Starting off the wag-the-dog strategy was a mysterious escape of Jubbaland State Security Minister Abdirashid Hassan Abdinur, also known as Abdirashid Janan, from secret NISA prison in Mogadishu with the help of rival Marehan officials in President Farmajo’s government on January 29, 2020. Janaan, a close confidant of President Ahmed Madobe, allegedly entered Kenya aboard a private jet.

The script for Farmajo’s wag-the-dog strategy is the 1963-67 “Shifta War” between Kenya and Somalia. This was largely a proxy war in which the elite in Mogadishu aided an armed secessionist movement of Kenya’s ethnic Somalis to join a “Greater Somalia”.

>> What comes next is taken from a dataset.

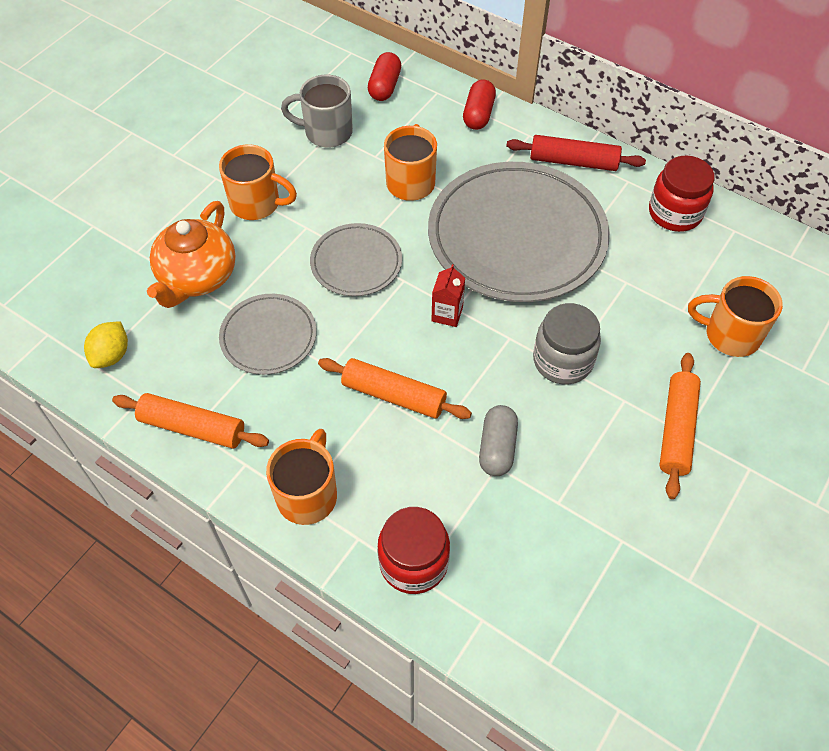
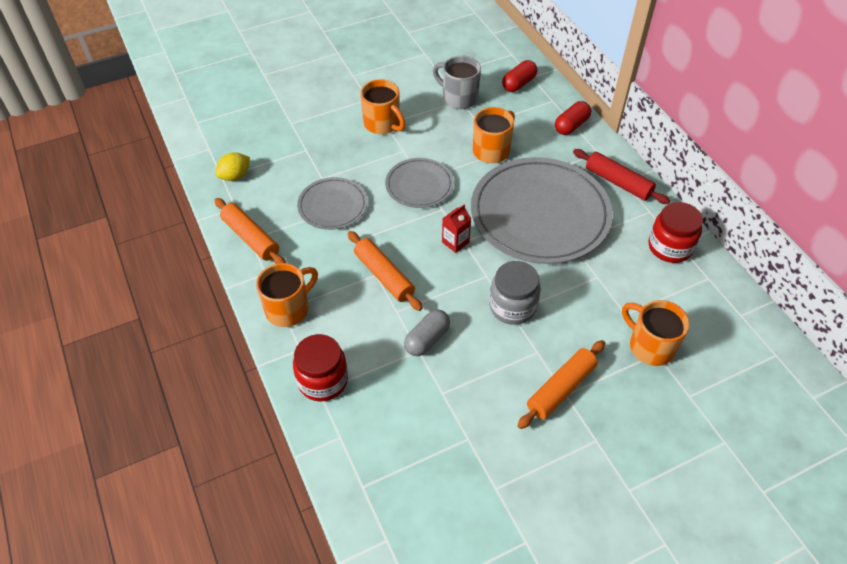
camera: 30 degrees right, 5 degrees down
(197, 277) = (315, 153): orange teapot -> none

It is déjà vu all over again. On February 29, 2020, Farmaajo and intelligence chiefs hosted and treated 11 parliamentarians from Kenya’s North-Eastern region (6 from Mandera, 3 from Wajir and 2 from Garissa) in Mogadishu. The logic of the visit was squarely ethnic mobilisation: While most of the MPs who visited Somalia are from Garre and Degodia clans, those left behind were mostly Ogadenis said to support Jubaland President Ahmed Madobe (whose leadership Farmaajo does not recognise).

The next part of the wag-the-dog strategy was to provoke war with Kenya. Farmaajo moved to project FGS’s new military might, trained his new militarism against Jubaland, which provides a buffer zone for Kenya against the al-Shabaab. From early February, Villa Somalia started amassing troops on the border with Kenya. Out of the blues, Farmaajo mobilised at least 700 troops and deployed them to the Gedo region primarily to fragment Jubaland and stoke tensions with Kenya.

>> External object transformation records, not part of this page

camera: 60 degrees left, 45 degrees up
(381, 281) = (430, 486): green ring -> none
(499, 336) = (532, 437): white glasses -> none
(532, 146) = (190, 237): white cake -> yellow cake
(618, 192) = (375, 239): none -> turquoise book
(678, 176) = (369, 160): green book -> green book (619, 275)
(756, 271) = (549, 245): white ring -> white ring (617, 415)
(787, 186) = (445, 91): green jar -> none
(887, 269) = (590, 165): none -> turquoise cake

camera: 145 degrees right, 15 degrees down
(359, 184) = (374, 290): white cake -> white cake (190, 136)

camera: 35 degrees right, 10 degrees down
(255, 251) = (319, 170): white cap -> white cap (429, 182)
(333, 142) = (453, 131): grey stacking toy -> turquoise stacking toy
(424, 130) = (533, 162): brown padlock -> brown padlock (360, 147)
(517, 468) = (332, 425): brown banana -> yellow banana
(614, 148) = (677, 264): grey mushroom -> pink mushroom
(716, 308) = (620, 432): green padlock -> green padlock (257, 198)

This strategy is working like clockwork. On February 8, 2020, FGS troops captured the town of Bulo Hawo in Gedo Region that borders Kenya, sparking a clash with the Jubaland state Dervish forces, pushing Jubaland soldiers into Kenya’s Mandera County. Clashes between FGS troops and forces loyal to Janaan on the Kenyan border escalated in March, as anti-Kenya rhetoric spiked.

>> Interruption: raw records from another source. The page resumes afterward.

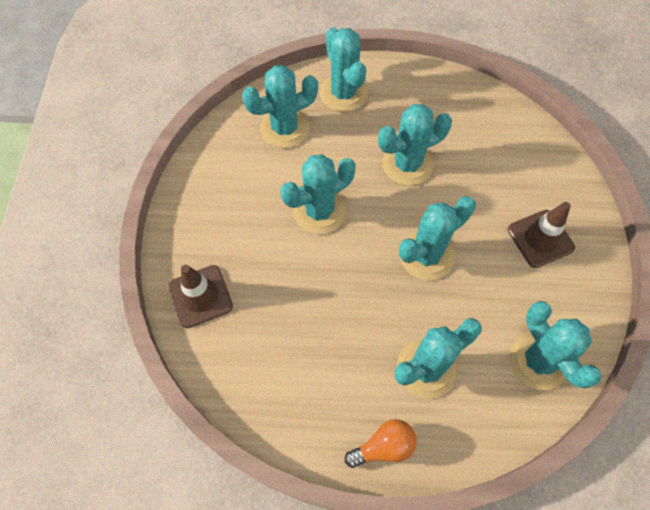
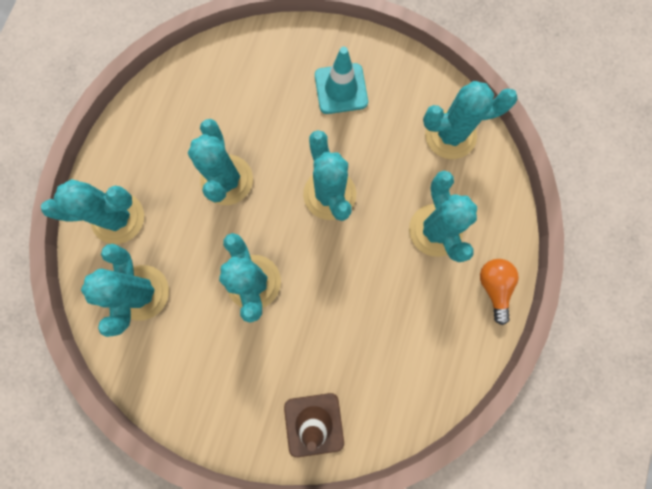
camera: 75 degrees left, 15 degrees up
(540, 238) = (341, 89): brown traffic cone -> turquoise traffic cone

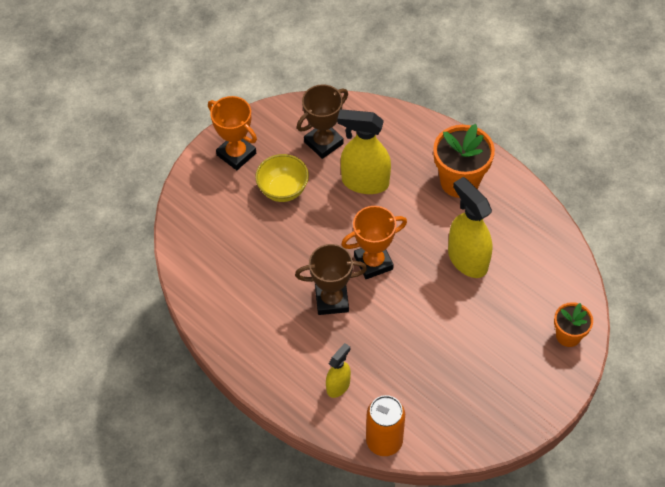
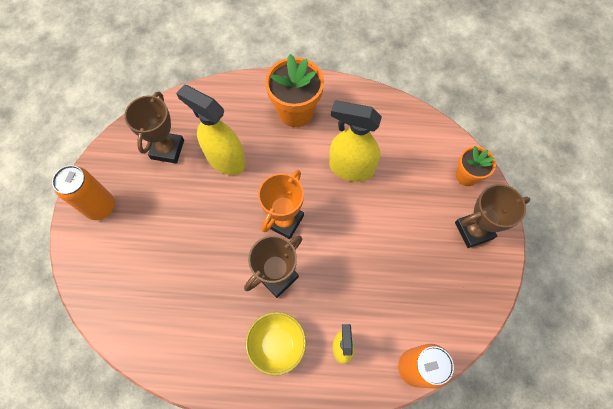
camera: 40 degrees left, 10 degrees up
(236, 154) = (100, 207): orange trophy -> orange can
(283, 190) = (164, 211): yellow bowl -> yellow bowl (277, 345)
(365, 182) = (225, 160): yellow spray bottle -> yellow spray bottle turned 60 degrees clockwise
(531, 381) = (473, 230): none -> brown trophy

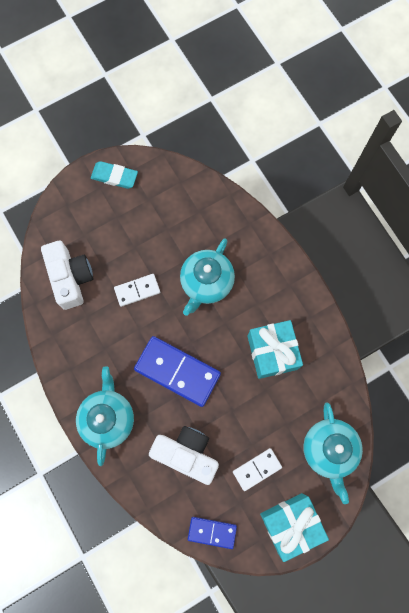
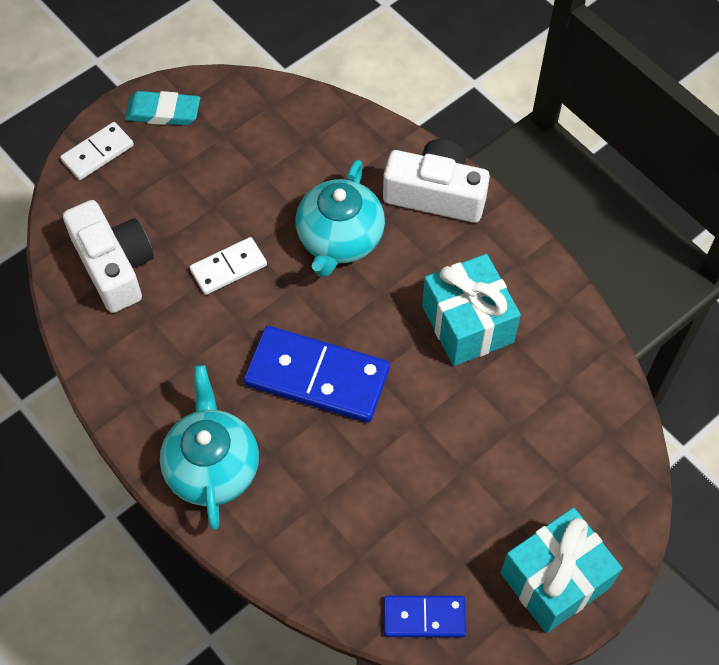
camera: 10 degrees left, 15 degrees down
(186, 453) = (356, 500): white camera -> white camera (435, 194)
(257, 469) = (480, 504): white domino -> white domino (97, 153)
(328, 450) = (593, 455): turquoise teapot -> none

In a show of might, on February 28, 2020, FGS troops also launched an attack on the regional militia, Ahlu-Sunna Wal-Jamaa (ASWJ), in Dhusamareb, Galmudug state, over political control of the state. The fighting left 22 people dead and many more injured, the heavy cost Somalis are paying for the new militarism. At least four Somali government soldiers were killed and several others wounded when a bomb blast targeted a military convoy near the town of Warmahan, lower Shabelle region. This has effectively returned Somalia to Civil War.

Nairobi accused Somalia of violating its territorial integrity by having its soldiers fight on Kenyan soil, but wisely resisted provocations. On February 9, 2020, the newly appointed deputy governor for Gedo region, Abdi Moalimu, and Farmaajo man threatened to mobilise FGS troops to invade Kenya, warning that: “We shall attack Kenya up to Nairobi”.

In speech to the UN Security Council, on February 27, 2020, Somalia’s United Nations envoy, Ambassador Abukar Dahir Osman, denounced Kenya as a “destabilising force” and threatened to initiate UN action against the country for allegedly “interfering in Somalia’s internal affairs”.

Villa Somalia’s war against Jubaland and other regional states is a worrying case of misplaced priorities. It diverts vital resources from the fight against al-Shabab, Somalia’s third, and necessary, war. Somalia must fix its attention on defeating the al-Shabaab and on development to drain the swamps of violent extremism.